Machine Learning-Based Approach for Predicting Diabetes Employing Socio-Demographic Characteristics
Md. Ashikur Rahman,
Lway Faisal Abdulrazak,
Md. Mamun Ali,
Imran Mahmud,
Kawsar Ahmed,
Francis M. Bui
Affiliations
Md. Ashikur Rahman
Department of Software Engineering, Daffodil International University, Daffodil Smart City (DSC), Birulia, Savar, Dhaka 1216, Bangladesh
Lway Faisal Abdulrazak
Department of Computer Science, Cihan University Sulaimaniya, Kurdistan Region, Sulaimaniya 46001, Iraq
Md.
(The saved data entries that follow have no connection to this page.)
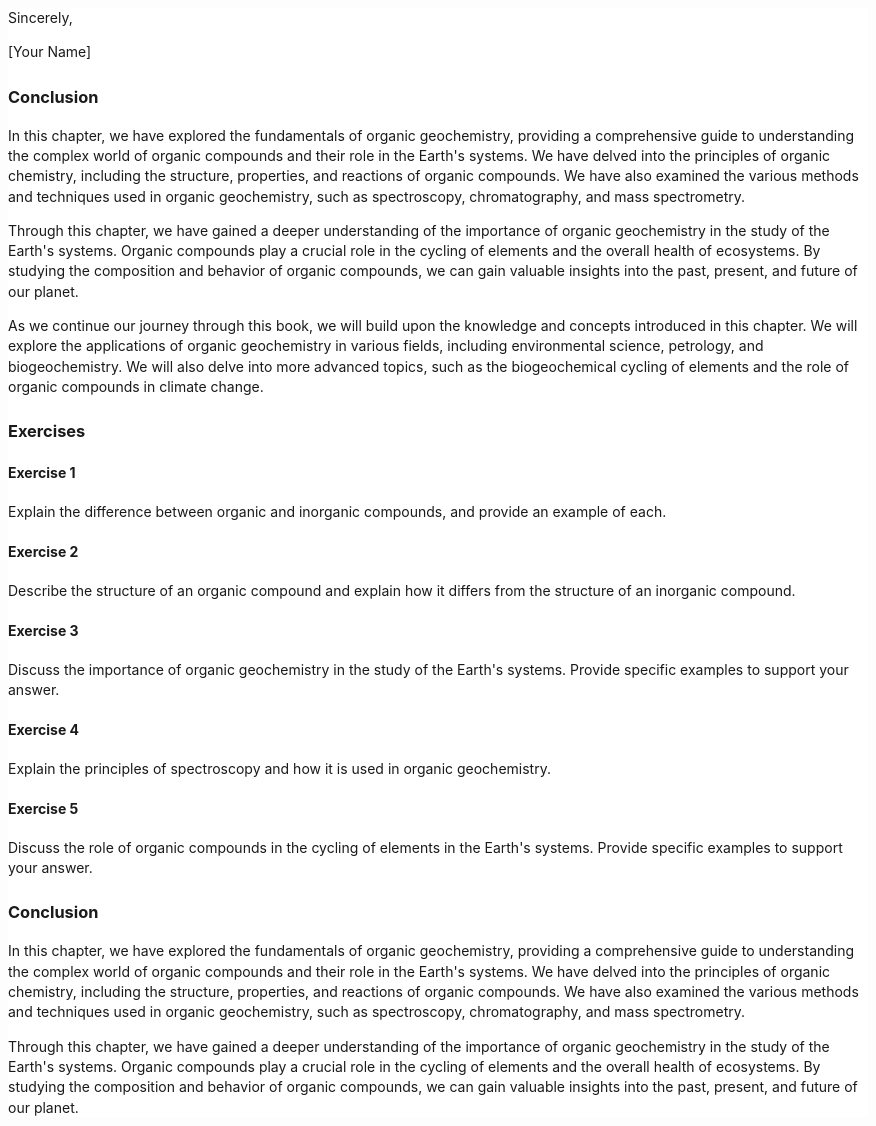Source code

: Sincerely,

[Your Name]


### Conclusion
In this chapter, we have explored the fundamentals of organic geochemistry, providing a comprehensive guide to understanding the complex world of organic compounds and their role in the Earth's systems. We have delved into the principles of organic chemistry, including the structure, properties, and reactions of organic compounds. We have also examined the various methods and techniques used in organic geochemistry, such as spectroscopy, chromatography, and mass spectrometry.

Through this chapter, we have gained a deeper understanding of the importance of organic geochemistry in the study of the Earth's systems. Organic compounds play a crucial role in the cycling of elements and the overall health of ecosystems. By studying the composition and behavior of organic compounds, we can gain valuable insights into the past, present, and future of our planet.

As we continue our journey through this book, we will build upon the knowledge and concepts introduced in this chapter. We will explore the applications of organic geochemistry in various fields, including environmental science, petrology, and biogeochemistry. We will also delve into more advanced topics, such as the biogeochemical cycling of elements and the role of organic compounds in climate change.

### Exercises
#### Exercise 1
Explain the difference between organic and inorganic compounds, and provide an example of each.

#### Exercise 2
Describe the structure of an organic compound and explain how it differs from the structure of an inorganic compound.

#### Exercise 3
Discuss the importance of organic geochemistry in the study of the Earth's systems. Provide specific examples to support your answer.

#### Exercise 4
Explain the principles of spectroscopy and how it is used in organic geochemistry.

#### Exercise 5
Discuss the role of organic compounds in the cycling of elements in the Earth's systems. Provide specific examples to support your answer.


### Conclusion
In this chapter, we have explored the fundamentals of organic geochemistry, providing a comprehensive guide to understanding the complex world of organic compounds and their role in the Earth's systems. We have delved into the principles of organic chemistry, including the structure, properties, and reactions of organic compounds. We have also examined the various methods and techniques used in organic geochemistry, such as spectroscopy, chromatography, and mass spectrometry.

Through this chapter, we have gained a deeper understanding of the importance of organic geochemistry in the study of the Earth's systems. Organic compounds play a crucial role in the cycling of elements and the overall health of ecosystems. By studying the composition and behavior of organic compounds, we can gain valuable insights into the past, present, and future of our planet.
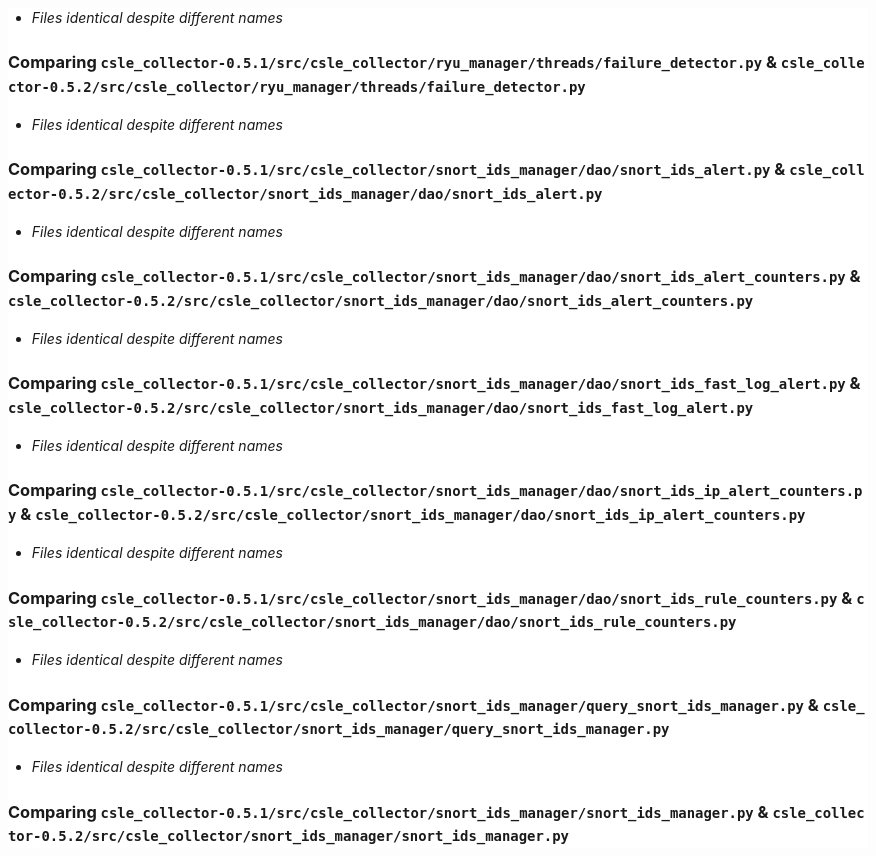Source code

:  * *Files identical despite different names*

### Comparing `csle_collector-0.5.1/src/csle_collector/ryu_manager/threads/failure_detector.py` & `csle_collector-0.5.2/src/csle_collector/ryu_manager/threads/failure_detector.py`

 * *Files identical despite different names*

### Comparing `csle_collector-0.5.1/src/csle_collector/snort_ids_manager/dao/snort_ids_alert.py` & `csle_collector-0.5.2/src/csle_collector/snort_ids_manager/dao/snort_ids_alert.py`

 * *Files identical despite different names*

### Comparing `csle_collector-0.5.1/src/csle_collector/snort_ids_manager/dao/snort_ids_alert_counters.py` & `csle_collector-0.5.2/src/csle_collector/snort_ids_manager/dao/snort_ids_alert_counters.py`

 * *Files identical despite different names*

### Comparing `csle_collector-0.5.1/src/csle_collector/snort_ids_manager/dao/snort_ids_fast_log_alert.py` & `csle_collector-0.5.2/src/csle_collector/snort_ids_manager/dao/snort_ids_fast_log_alert.py`

 * *Files identical despite different names*

### Comparing `csle_collector-0.5.1/src/csle_collector/snort_ids_manager/dao/snort_ids_ip_alert_counters.py` & `csle_collector-0.5.2/src/csle_collector/snort_ids_manager/dao/snort_ids_ip_alert_counters.py`

 * *Files identical despite different names*

### Comparing `csle_collector-0.5.1/src/csle_collector/snort_ids_manager/dao/snort_ids_rule_counters.py` & `csle_collector-0.5.2/src/csle_collector/snort_ids_manager/dao/snort_ids_rule_counters.py`

 * *Files identical despite different names*

### Comparing `csle_collector-0.5.1/src/csle_collector/snort_ids_manager/query_snort_ids_manager.py` & `csle_collector-0.5.2/src/csle_collector/snort_ids_manager/query_snort_ids_manager.py`

 * *Files identical despite different names*

### Comparing `csle_collector-0.5.1/src/csle_collector/snort_ids_manager/snort_ids_manager.py` & `csle_collector-0.5.2/src/csle_collector/snort_ids_manager/snort_ids_manager.py`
Mamun Ali
Department of Software Engineering, Daffodil International University, Daffodil Smart City (DSC), Birulia, Savar, Dhaka 1216, Bangladesh
Imran Mahmud
Department of Software Engineering, Daffodil International University, Daffodil Smart City (DSC), Birulia, Savar, Dhaka 1216, Bangladesh
Kawsar Ahmed
Health Informatics Research Lab, Department of Computer Science and Engineering, Daffodil International University, Daffodil Smart City (DSC), Birulia, Savar, Dhaka 1216, Bangladesh
Francis M. Bui
Division of Biomedical Engineering, University of Saskatchewan, 57 Campus Drive, Saskatoon, SK S7N 5A9, Canada
Diabetes is one of the fatal diseases that play a vital role in the growth of other diseases in the human body. From a clinical perspective, the most significant approach to mitigating the effects of diabetes is early-stage control and management, with the aim of a potential cure. However, lack of awareness and expensive clinical tests are the primary reasons why clinical diagnosis and preventive measures are neglected in lower-income countries like Bangladesh, Pakistan, and India. From this perspective, this study aims to build an automated machine learning (ML) model, which will predict diabetes at an early stage using socio-demographic characteristics rather than clinical attributes, due to the fact that clinical features are not always accessible to all people from lower-income countries. To find the best fit of the supervised ML classifier of the model, we applied six classification algorithms and found that RF outperformed with an accuracy of 99.36%. In addition, the most significant risk factors were found based on the SHAP value by all the applied classifiers. This study reveals that polyuria, polydipsia, and delayed healing are the most significant risk factors for developing diabetes. The findings indicate that the proposed model is highly capable of predicting diabetes in the early stages.